Phishing scams are designed by criminals to imitate a reputable person or organisation in order to coax their victims into sharing confidential or sensitive information. Phishing scams have been around since at least the mid-1990s and as new technology has become available, so have more sophisticated techniques and tactics. This is making these attacks harder to detect and increasing the threat they pose to businesses every day.
Fortunately, you can take steps to reduce the risk phishing has on your business and one of the best ways to do this is by keeping up to date with the different tactics phishing criminals use and how to recognise them.

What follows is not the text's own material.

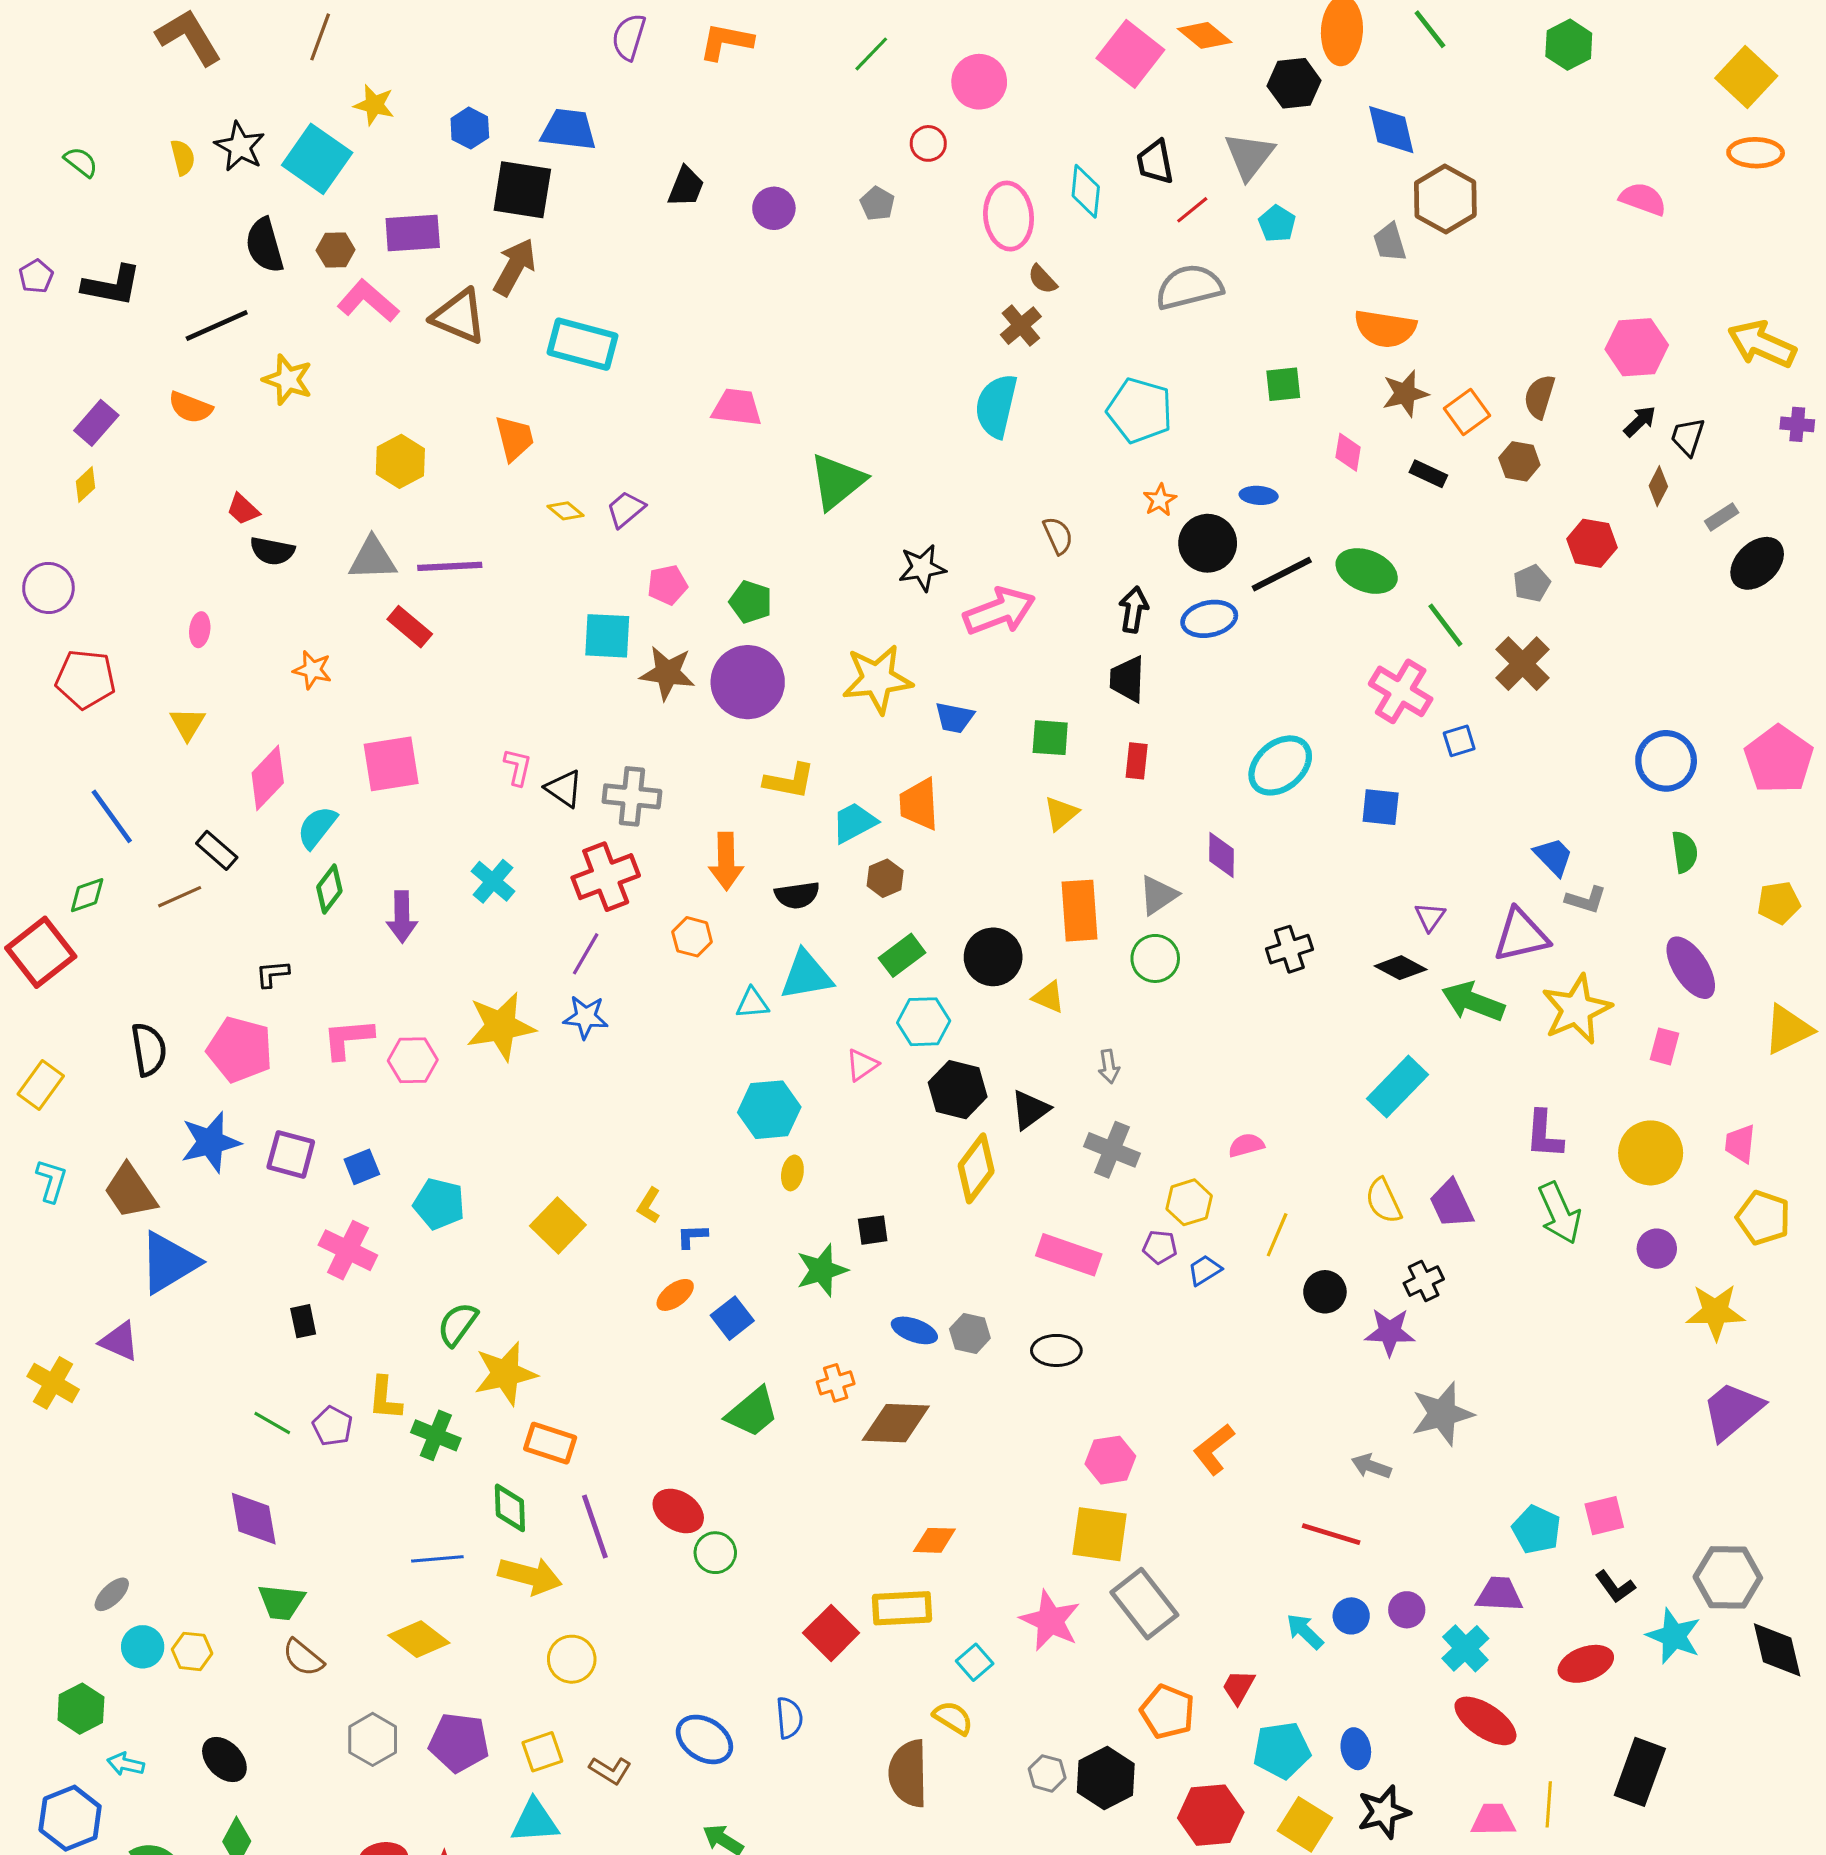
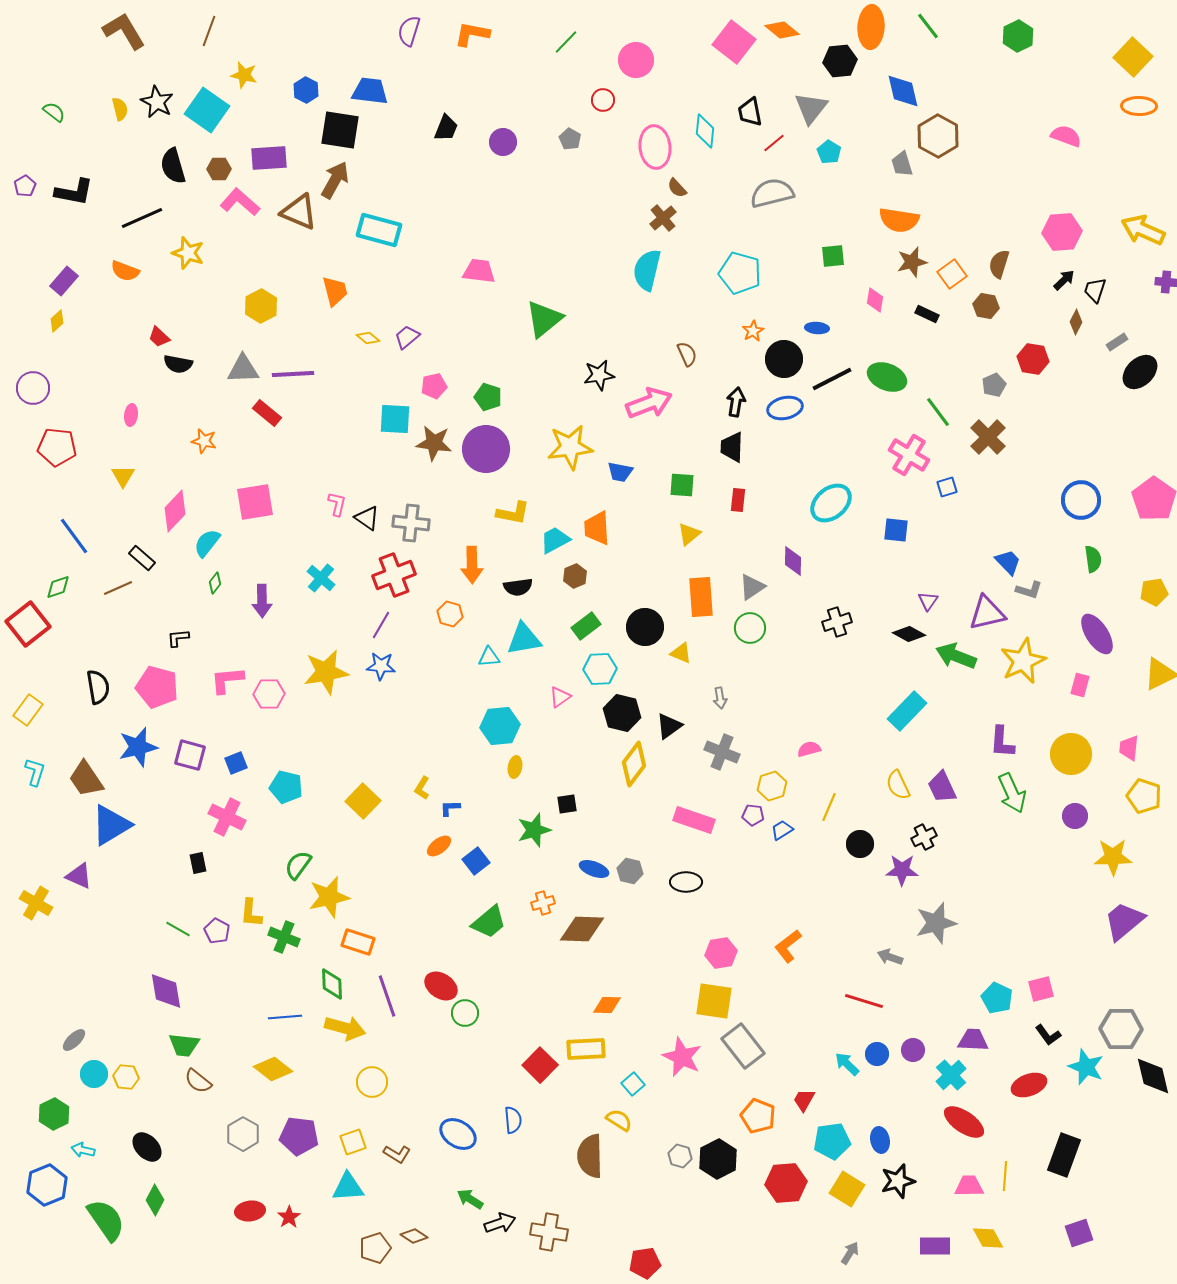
green diamond: (329, 889) -> (215, 583), size x0.7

Most people have heard of standard phishing attacks, usually sent by email and riddled with spelling errors and grammar mistakes, but have you heard of these other 5 phishing scams?
1. Search Engine Phishing
This type of attack is especially hard to detect as it is not a phishing scam where the criminals reach out to you. Instead, they create fraudulent sites and often use search engines’ paid ads to position themselves in a prominent part of the search engine’s results page and then they wait for you to come to them. The best way to avoid this type of scam is to be wary of links to websites with offers that seem too good to be true such as, discounts, freebies and low-interest rate loans.

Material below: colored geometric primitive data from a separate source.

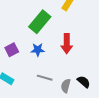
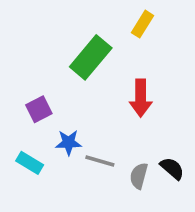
blue star: (38, 50) -> (68, 143), moved

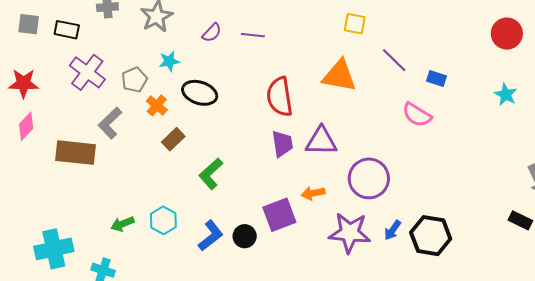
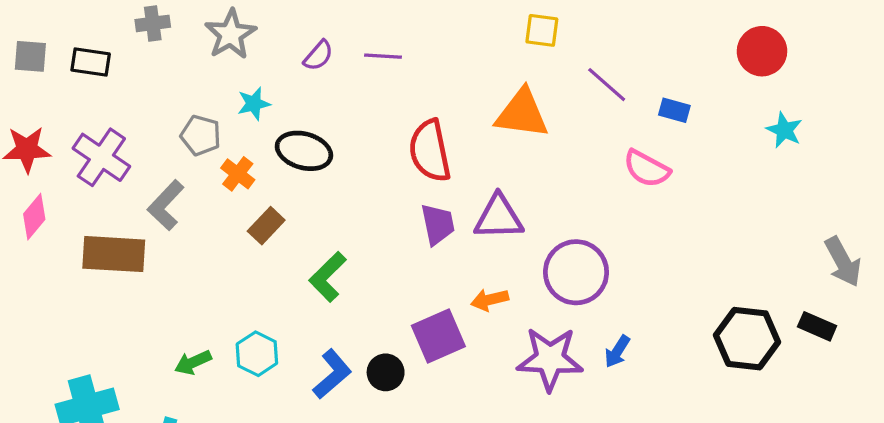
red circle: (507, 34) -> (762, 51), moved
purple cross: (87, 72) -> (101, 157), moved
gray pentagon: (134, 80) -> (201, 135), turned -30
black hexagon: (431, 236) -> (747, 339), moved

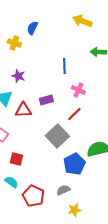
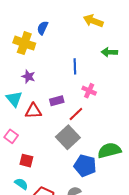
yellow cross: (14, 43) -> (24, 43), size x1.5
red line: (74, 114) -> (76, 114), moved
blue pentagon: (74, 164) -> (85, 166), turned -30

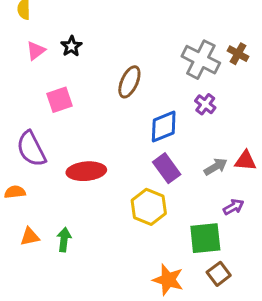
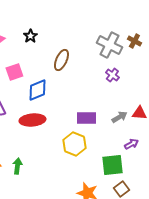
black star: (71, 46) -> (30, 36), moved
blue diamond: (164, 127) -> (37, 90), moved
purple rectangle: (167, 168) -> (86, 118), turned -54

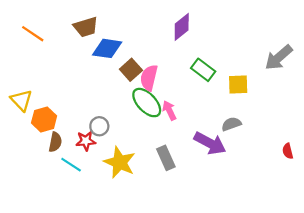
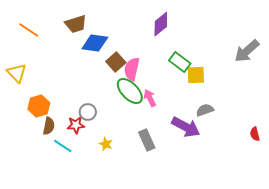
yellow square: (238, 84) -> (196, 75), moved
yellow triangle: (21, 100) -> (17, 73), moved
yellow star: (120, 162) -> (106, 144), size x0.5

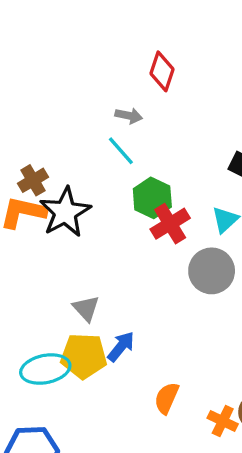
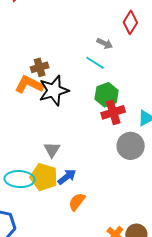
cyan line: (121, 151) -> (95, 63), turned -30
orange semicircle: (167, 398) -> (77, 202), moved

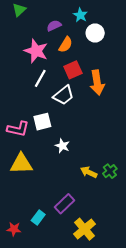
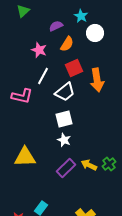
pink star: (36, 51) -> (39, 50), size x0.7
white square: (42, 122) -> (64, 119), moved
pink L-shape: (18, 129) -> (22, 96), moved
purple rectangle: (64, 204) -> (66, 168), moved

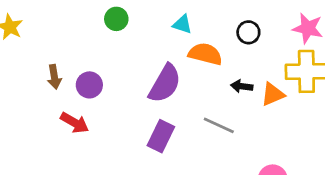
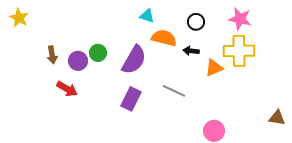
green circle: (116, 19) -> (98, 53), moved
black arrow: (242, 86) -> (191, 51), moved

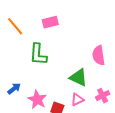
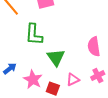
pink semicircle: (99, 55) -> (94, 47), moved
green triangle: (78, 77) -> (56, 58), moved, turned 30

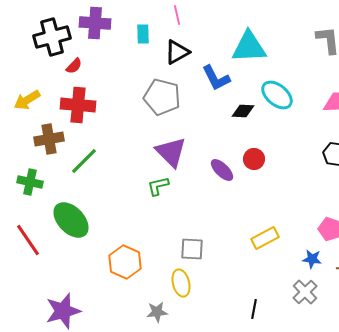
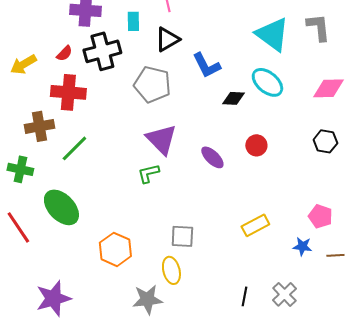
black cross: (52, 37) -> (102, 51), moved
cyan triangle: (249, 47) -> (272, 34), moved, turned 39
yellow arrow: (27, 100) -> (23, 64), moved
red circle: (254, 159) -> (256, 145), moved
gray cross: (305, 292) -> (284, 294), moved
gray star: (157, 312) -> (147, 299), size x1.4

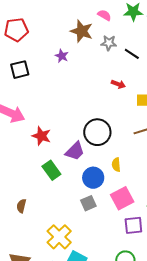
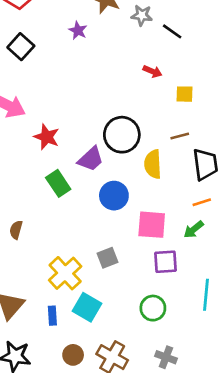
black square: (20, 70) -> (21, 47), turned -36
yellow semicircle: (116, 165) -> (153, 164), moved, size x1.5
pink square: (122, 198) -> (152, 225), turned 30
gray square: (88, 203) -> (107, 258), moved

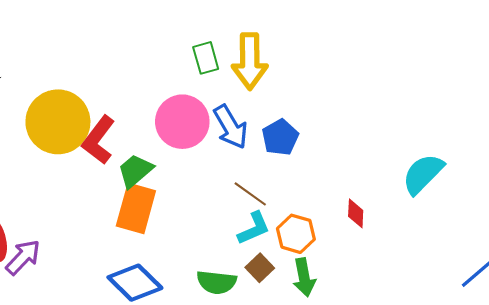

Pharming happens when code sent in a malicious email changes the host files on a computer or the hacker attacks the domain name system (DNS poisoning). This causes browsers to redirect users to fraudulent websites even if they type in the correct URL or use a previously saved bookmark. This is also very hard to detect as the fraudulent websites imitate the legitimate ones. You can help protect your business by ensuring you have an up to date cyber security system in place, you always have a secure connection (the site address starts with “https” instead of “http”) and you have set up two-factor authentication wherever possible.
3. Man-in-the-Middle Phishing
This attack often occurs through a fake WiFi network made available in public places, where unsuspecting victims are more likely to connect with the network. Once connected, the attacker can then spy on interactions the user has with another party online, such as a bank’s website. This allows the attacker to gather valuable and confidential information or to manipulate the communication to trick the user into installing malware on their device. To prevent these attacks, remember to avoid using public WiFi networks and websites with insecure connections.
4. BEC (Business Email Compromise)
This is a phishing scam you don’t want to fall for as it can be one of the costliest attacks a business can face. It usually comes in an email that looks like it has been sent from another employee in the same company, but it is really a cyber criminal imitating them. The email will have a strong sense of urgency asking the victim to send a large amount of money or buy gift cards ASAP. They may also say how busy they are or that they are in a meeting which makes the victim feel guilty delaying or bothering them about the transaction. However, it is always better to wait, if necessary, and double-check with the person the email is from, either in person or over the phone, to confirm the request is real.
The word ‘malvertising’ comes from ‘malicious advertising’ and is a type of phishing attack that hides malicious code within ads on legitimate websites. The ad can install malware or redirect the user to a fraudulent website which is sometimes a replica of the real site the ad was promoting, making it harder to detect if a phishing attack is taking place. To help protect from malvertising, we recommend removing vulnerable software such as Java and Flash or disabling them when not in use and installing an ad blocker on your browser.